Hype, hoopla mark airline's BWI debut

SOUTHWEST ALOFT, WITH FLAIR

September 16, 1993|By Suzanne Wooton | Suzanne Wooton,Staff Writer

CLEVELAND -- Maybe it beat collecting quarters in the fast lane of the Ohio Turnpike.

So when Nina Burmeister heard about Southwest Airlines' presidential look-alike contest at Hopkins International Airport yesterday, she decided to show up, hoping to win a free trip to Baltimore.

"I need excitement in my life," explained Ms. Burmeister, a 39-year-old toll collector for the Ohio Turnpike Authority.

She got just that by posing as Hillary Rodham Clinton. On board Southwest's gold and burnt-orange Boeing 737, Ms. Burmeister joined other winners -- including a Bill Clinton look-alike, four Richard M. Nixons, and one very short George Bush -- for a free trip to Baltimore-Washington International Airport and a tour of Washington.

"We're using the presidential theme to sell Baltimore as a way to get to D.C.," said Dave Ridley, director of marketing and sales for the Dallas-based airline, which made its East Coast debut at BWI yesterday.

Even for an airline that has elevated hoopla to an art form, Southwest pushed the limits of hype yesterday as it launched its 11 daily flights to Cleveland and Chicago.

At Cleveland's Hopkins International, the first batch of Baltimore passengers -- cashing in on one-way fares as low as $19 -- brushed past life-size cutouts of Hillary Rodham Clinton and Bill Clinton and Tipper and Al Gore.

Red, white and blue balloons formed a canopy over the lounge outside the airline's four gates. And photographs of Southwest President Herbert D. Kelleher in various wacky poses adorned the walls.

In Baltimore, arriving Cleveland passengers were greeted by the Phillips Restaurant ragtime band, the Oriole Bird and state dignitaries who created an archway with baseball bats. Throughout the BWI terminal, Southwest ticket agents wore hats topped with inflated, vinyl airplanes.

Midmorning, Southwest flew a group of 49 children (as in $49 one-way, unrestricted fare) from Linthicum Elementary School to Cleveland to visit the city's Metroparks Zoo.

If Cleveland's experience with Southwest is any indication, passenger traffic at BWI should skyrocket because of the new airline. Since the airline began service in Cleveland in February 1992, traffic has risen by nearly 1 million passengers, with some coming from as far away as Pittsburgh.

Southwest is expected to draw passengers to BWI from as far away as Philadelphia and to give the underused airport a significant boost in its competition with Dulles International and National airports outside Washington.

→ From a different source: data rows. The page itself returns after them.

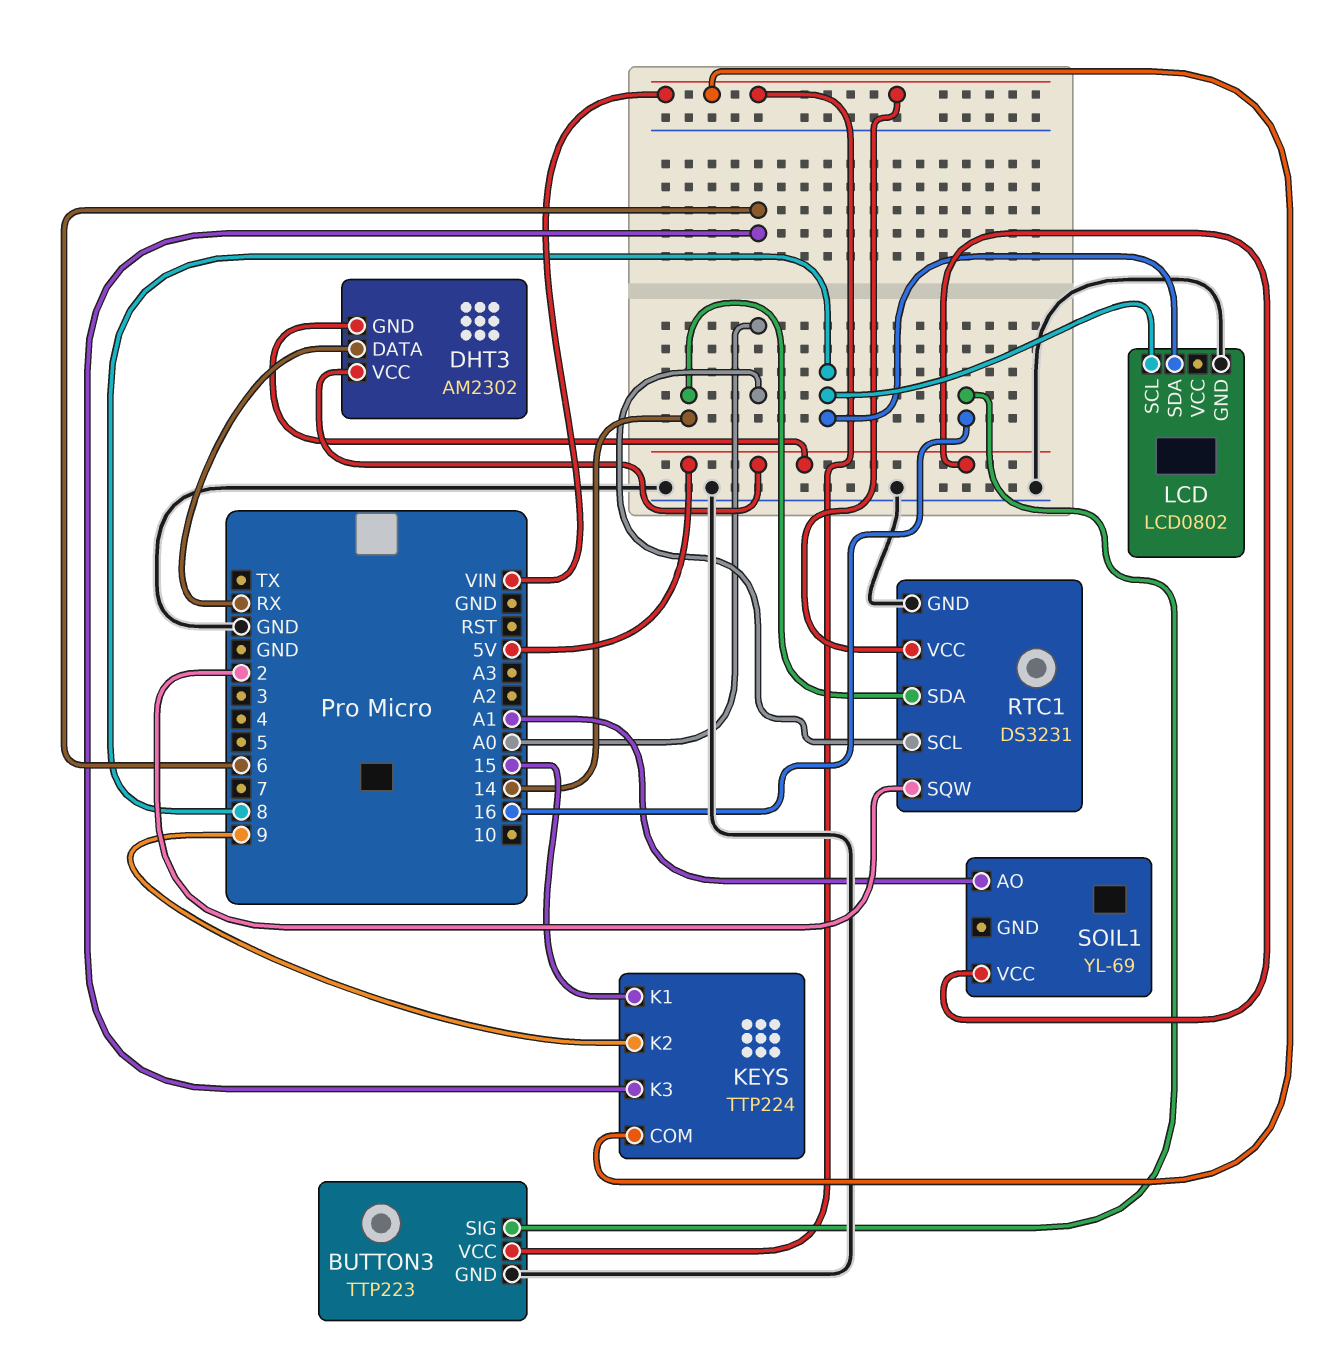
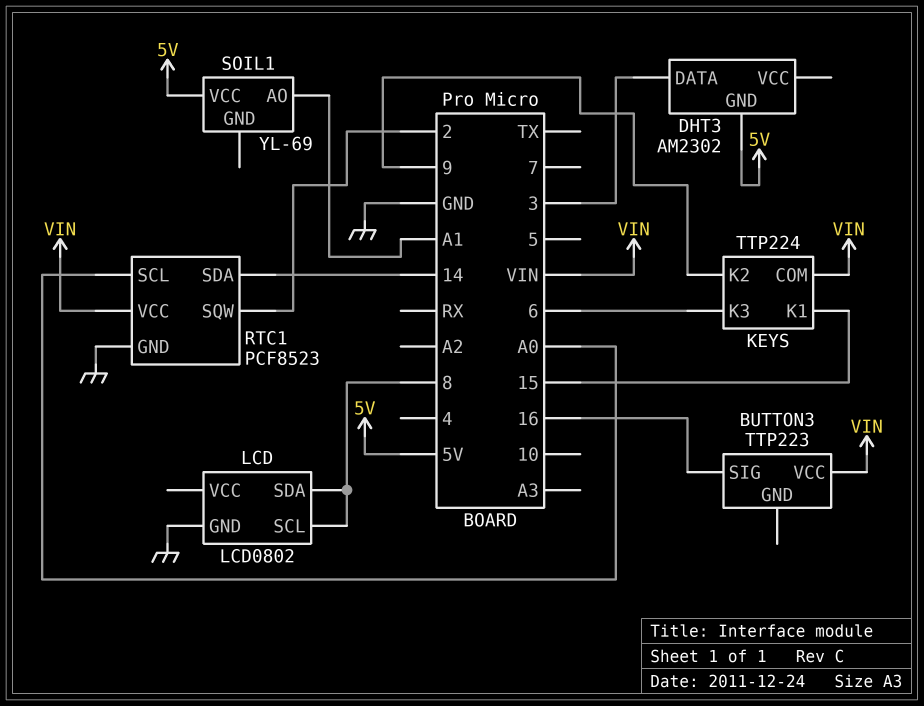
BUTTON3 pin GND: GND -> none
DHT3 pin DATA: RX -> 3
DHT3 pin VCC: 5V -> none
RTC1: DS3231 -> PCF8523

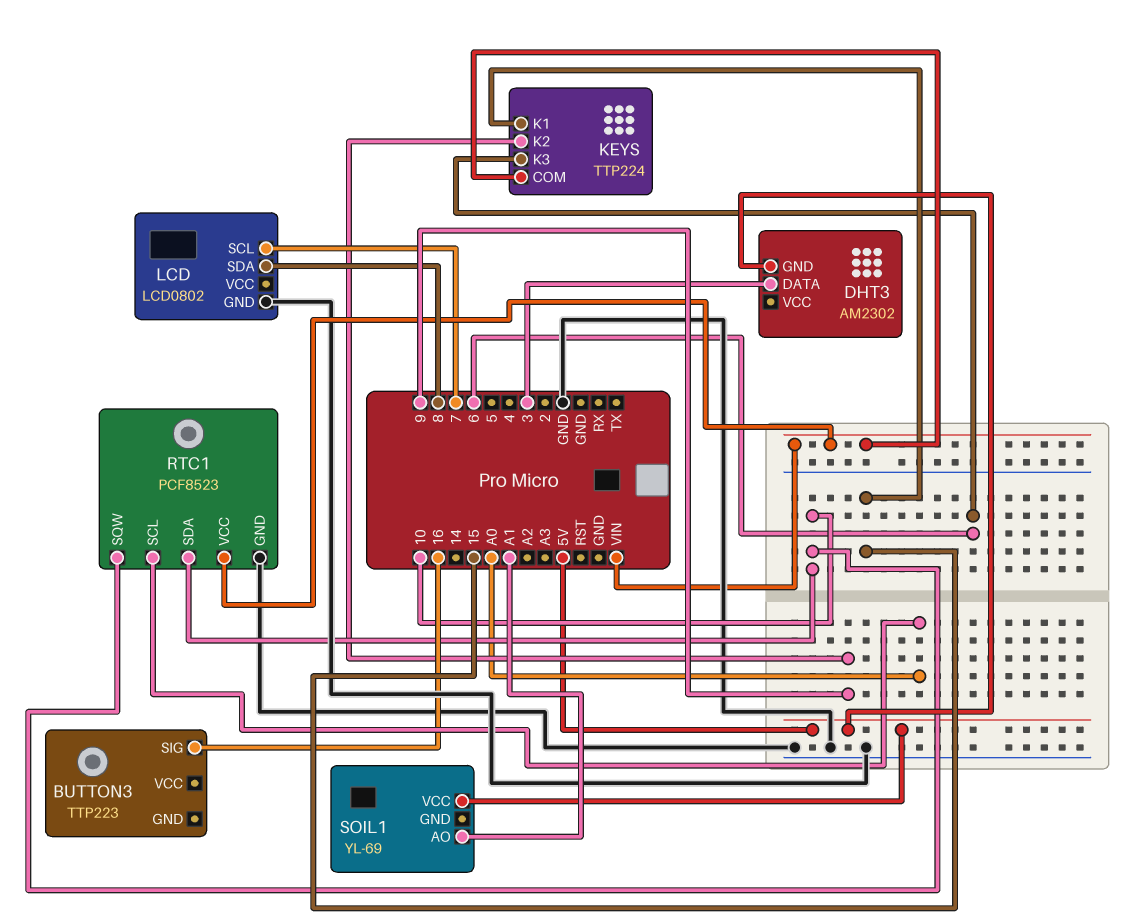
BUTTON3 pin VCC: VIN -> none
LCD pin SCL: 8 -> 7
RTC1 pin SDA: 14 -> 10
RTC1 pin SQW: 2 -> 10

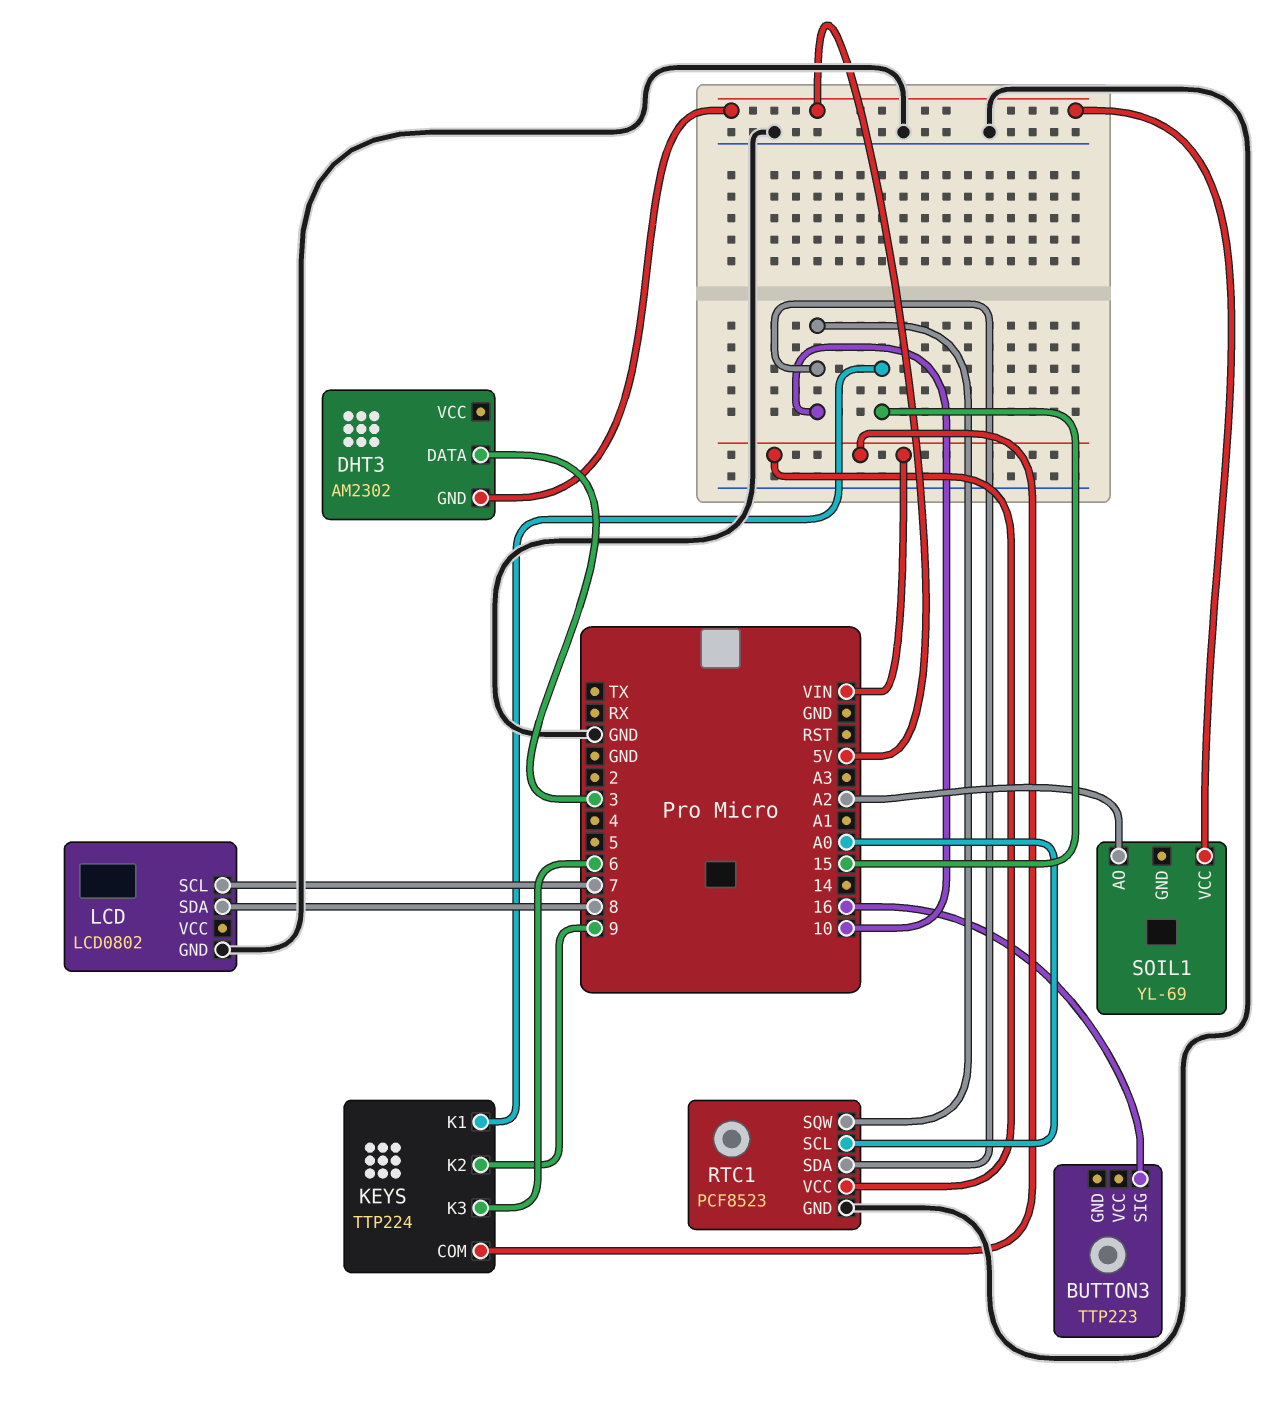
SOIL1 pin AO: A1 -> A2

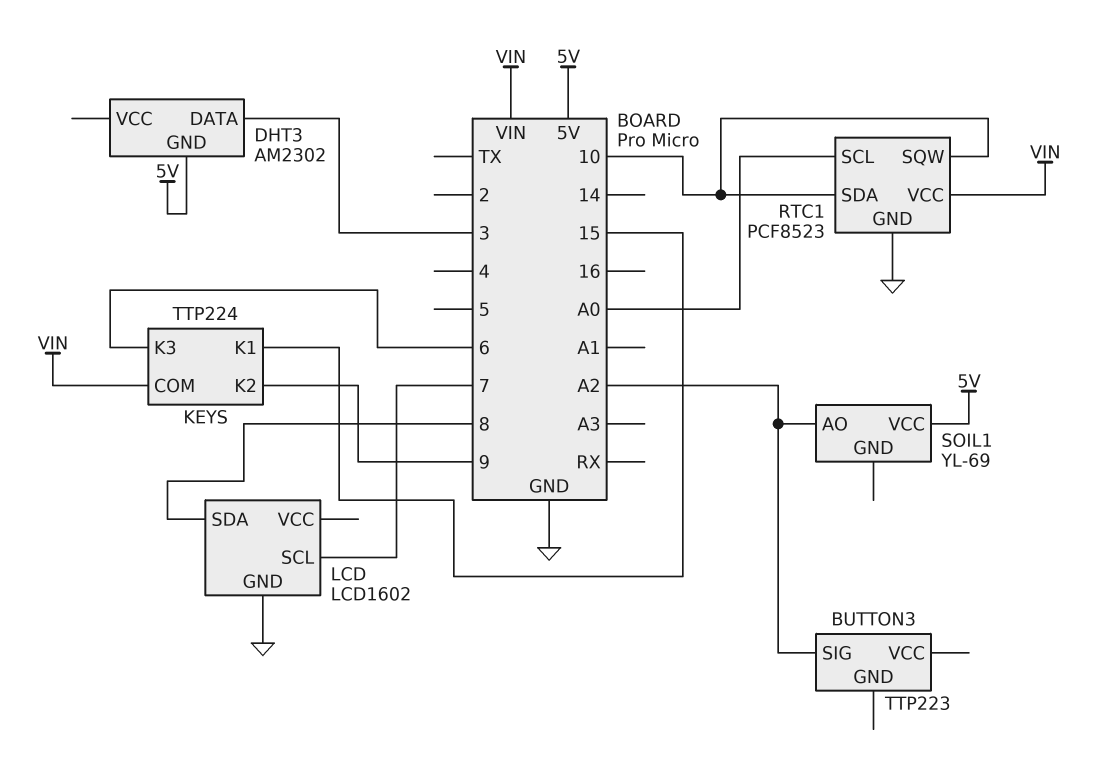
BUTTON3 pin SIG: 16 -> A2
LCD: LCD0802 -> LCD1602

Judging from yesterday's passenger list, that could happen.

Wendy Kelly drove for an hour to Baltimore from her Vienna, Va., home Tuesday night and stayed with a friend so she could catch the 6:10 a.m. Southwest flight to Cleveland.

"I haven't been to BWI for 10 years," said Ms. Kelly, who normally flies out of Dulles, 15 minutes from her home. "But these fares were just too good."

The key to Southwest's success is low fares. Already, it has driven down prices among major competitors at BWI. But low operating costs -- produced by quick turnarounds, efficient use of crews and no frills -- are what make such fares possible.

On the half-empty, early morning Baltimore-to-Cleveland flight yesterday, the Boeing 737 taxied from the gate on time. On board, passengers got coffee and orange juice; Southwest rarely serves meals.

While none of the attendants surprised passengers by jumping out of the overhead compartments (as they have on occasion), the crew maintained its reputation as fun-loving.

The crew played games with the passengers and rewarded winners with $25 discount coupons.

It's that kind of fun that has made Southwest a longtime friend of Roberta and Sanford Wasserstrom of Cleveland. Already, they've purchased three sets of Southwest tickets to visit their children and six grandchildren in the Baltimore-Washington-Philadelphia area before Jan. 1.

Using the airline's "friends fly free" program, round-trip tickets for two cost just under $100, they said.

"At that price, we can afford to drop in for dinner," said Ms. Wasserstrom. "And this airline is so much fun."